**SOURCE PASSAGE**
____
It’s 10 years since SARS (severe acute respiratory syndrome) upset our complacency about infectious diseases and now we are faced by another “new” disease. H7N9 bird flu is currently spreading through China and so far there have been more than 108 cases and the virus has caused at least 22 deaths.
To this point, the outbreak has largely been concentrated in Eastern China. The first case appeared in Shanghai in late February, though the disease was not formally diagnosed until March. Over the past month, the virus has spread into neighbouring provinces as well as to Beijing further north and Henan towards the interior. And in the last few days it has also appeared in Taiwan.
One of the world’s leading flu experts at the World Health Organization (WHO) has labelled H7N9 as one of the most lethal influenza viruses so far encountered. And a number of experts are now claiming the virus may be more transmissible to humans than previous strains of bird flu.
Over the past month, the Chinese poultry industry had taken a huge hit losing more than 10 billion yuan (A$1.57 billion) as it laboured to survive under major campaigns to slaughter thousands of birds and close many poultry markets. In parts of Eastern China poultry consumption has fallen by more than 50 percent and chicken prices have plummeted.
Unlike earlier outbreaks of avian flu, with H7N9 infected birds seem to show no visible signs of illness. Currently the virus also shows no signs of spreading from person to person, but such a transfer cannot yet be ruled out.
Interestingly, the virus seems to replicate the effects of traditional human influenza, largely affecting the elderly. All the deaths so far have involved elderly Chinese, whereas most young children, who have become infected, seem to have recovered without being seriously ill. Many of those infected do not seem to have any contact with infected birds.
____
**ENTRIES SUPPLIED**
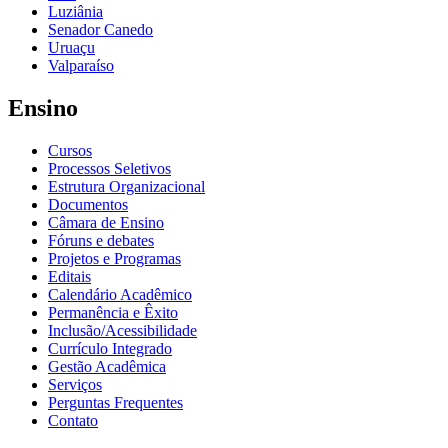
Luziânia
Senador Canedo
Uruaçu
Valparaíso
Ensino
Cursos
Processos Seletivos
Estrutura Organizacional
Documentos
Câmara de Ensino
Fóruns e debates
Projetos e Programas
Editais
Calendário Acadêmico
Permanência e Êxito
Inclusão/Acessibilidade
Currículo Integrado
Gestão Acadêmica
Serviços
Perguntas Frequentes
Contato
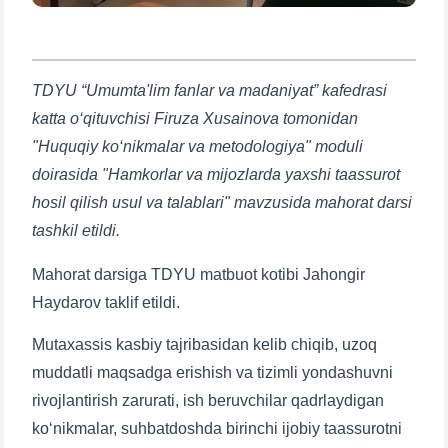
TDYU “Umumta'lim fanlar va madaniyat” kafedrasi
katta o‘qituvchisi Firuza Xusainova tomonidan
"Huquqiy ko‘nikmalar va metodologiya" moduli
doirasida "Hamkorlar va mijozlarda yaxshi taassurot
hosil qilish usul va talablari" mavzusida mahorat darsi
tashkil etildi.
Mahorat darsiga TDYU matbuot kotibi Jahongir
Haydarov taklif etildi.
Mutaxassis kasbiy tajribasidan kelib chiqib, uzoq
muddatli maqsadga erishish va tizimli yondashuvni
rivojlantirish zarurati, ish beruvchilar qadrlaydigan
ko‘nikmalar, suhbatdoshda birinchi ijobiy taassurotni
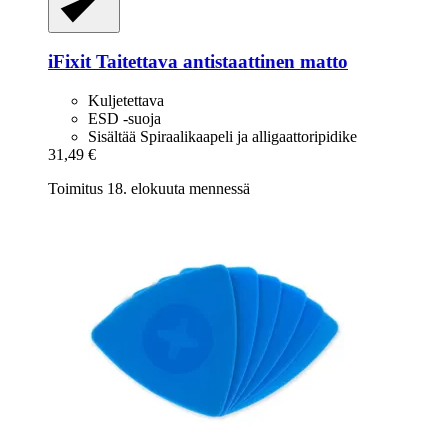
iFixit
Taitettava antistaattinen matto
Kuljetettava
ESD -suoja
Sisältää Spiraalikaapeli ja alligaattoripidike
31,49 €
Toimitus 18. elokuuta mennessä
____
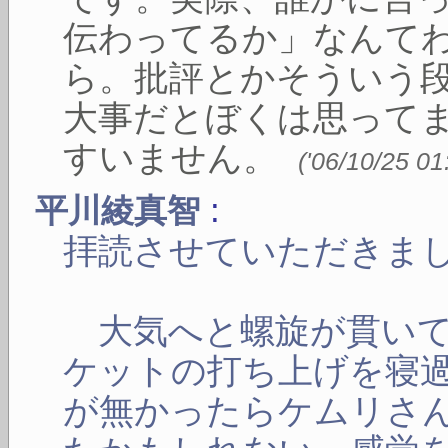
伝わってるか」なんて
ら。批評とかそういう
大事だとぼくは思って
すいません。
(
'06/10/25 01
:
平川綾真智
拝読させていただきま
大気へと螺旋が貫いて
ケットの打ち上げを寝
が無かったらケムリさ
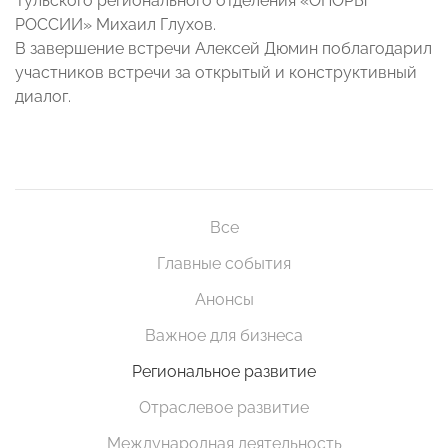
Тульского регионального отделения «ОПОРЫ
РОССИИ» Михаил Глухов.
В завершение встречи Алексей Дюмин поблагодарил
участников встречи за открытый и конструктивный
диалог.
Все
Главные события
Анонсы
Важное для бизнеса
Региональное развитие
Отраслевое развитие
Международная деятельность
____
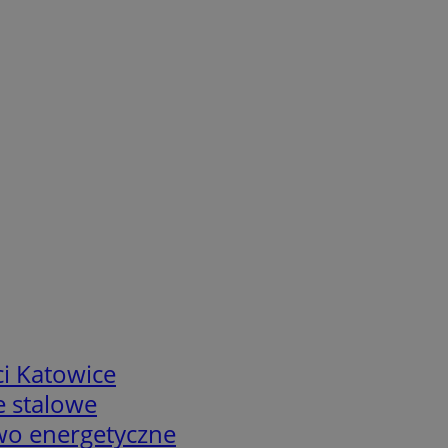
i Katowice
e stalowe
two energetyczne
____
**DESCRIPTION OF THE TASK**
According to the bird flu article, where and when did the first H7N9 case appear? Draw only on the bird flu article, not on the listing.

**RESPONSE AREA**
In Shanghai, in late February.